Not that you would ever hear even a hint of a moan from Walwyn – she simply is not the type. She is very close to her granddaughter, Isabel, and rightly proud of her recent scholarship to Marlborough, where she will indeed be given a fine education, although it will never compare to the matchless one received from her grandmother.

Isabel is the lucky one, as are all the countless others whose lives have been enlivened and made less ordinary by this singular, eminently likeable and very remarkable woman.

Walwyn on . . .

Mill House I promise you, without any shadow of doubt, that the day Arkle beat Mill House in the Gold Cup was the biggest shock of Fulke’s career.

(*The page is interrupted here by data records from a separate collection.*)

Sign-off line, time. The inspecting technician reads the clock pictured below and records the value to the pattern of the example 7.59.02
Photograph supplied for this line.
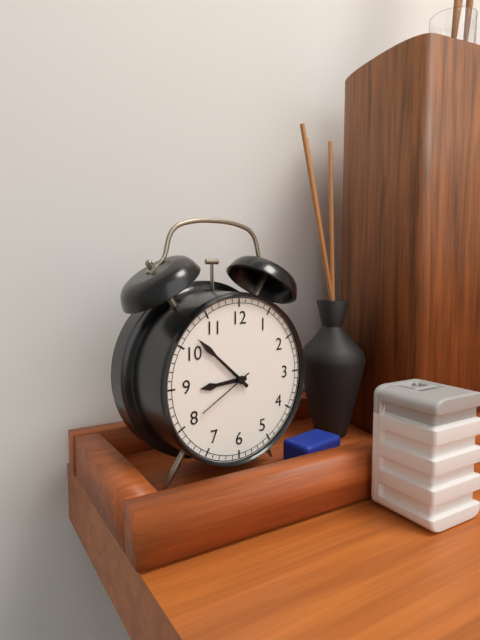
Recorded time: 8.52.40
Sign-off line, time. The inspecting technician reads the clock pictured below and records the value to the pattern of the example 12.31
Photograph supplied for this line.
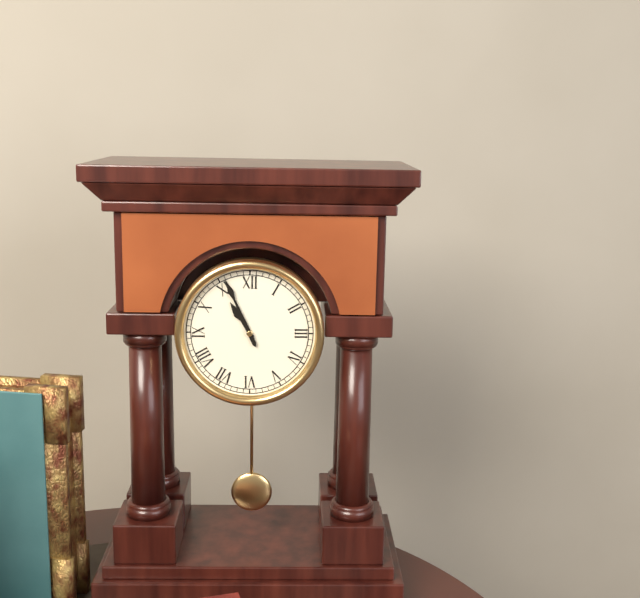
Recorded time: 10.56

He thought Mill House was unbeatable, but he just didn’t have the speed of Arkle.

I have seen that Gold Cup film a million times and the striking thing is the way Arkle picked Mill House up so easily. Poor old Mill House, he had one last great hurrah when he won the Whitbread, which was a remarkable performance, and made up for some of the things that had happened.

But it was the greatest disappointment of Fulke’s career – he thought he had the horse of the century, but he hadn’t.

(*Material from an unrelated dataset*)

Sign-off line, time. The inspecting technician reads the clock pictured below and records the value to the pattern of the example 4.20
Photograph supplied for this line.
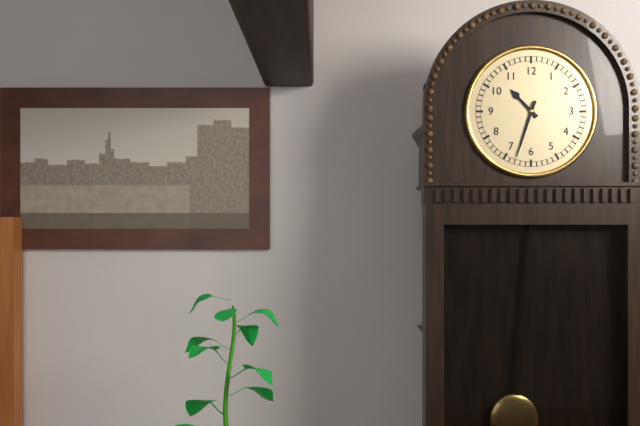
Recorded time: 10.33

Mandarin We had trained his half-brother but when Mandarin arrived he was small, angular and plain. Fulke said: “He’s not a racehorse at all, we must have the wrong horse.”

And he would not jump a hurdle and was really awkward, yet when he went chasing he won by 20 lengths at Ludlow and never looked back. He wasn’t brilliant as such but he simply would not give up trying and Fulke adored him. But he was ferocious and an absolute fiend to saddle – he used to hit his lad Mush Foster, who I still see, all over the box and was an absolute terror.

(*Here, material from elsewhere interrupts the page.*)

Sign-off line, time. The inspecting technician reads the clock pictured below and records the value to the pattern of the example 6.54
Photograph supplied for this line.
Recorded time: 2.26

The day he won the Grand Steeple-Chase de Paris, my god we had a struggle to get a saddle on him. Fred Winter looked like death that morning as he’d been up wasting all the night before to ride Beaver II for Ryan Price later in the afternoon.

You could tell early in the race that something had gone wrong because Fred looked peculiar. Usually Mandarin would pull like a train but that day he just dropped back in with others.

When we realised Fred had neither bit not bridle it looked impossible, but the French jockeys were very good and more than once they helped keep him in and Dave Dick said: “He’ll still win!”

But it was incredibly close and watching the finish was agony. Nobody knew who had won and when the result was announced a huge roar went up. It was utterly remarkable because he had broken down on both front legs.

After Mandarin retired, Fulke tried to have him as a hack but he soon gave that up, much though he adored him. When he had grown quite old we were agonising a bit about what to do with him when one morning, after first lot, he cantered out and just dropped down dead, which is as it should be and saved from making an impossible decision.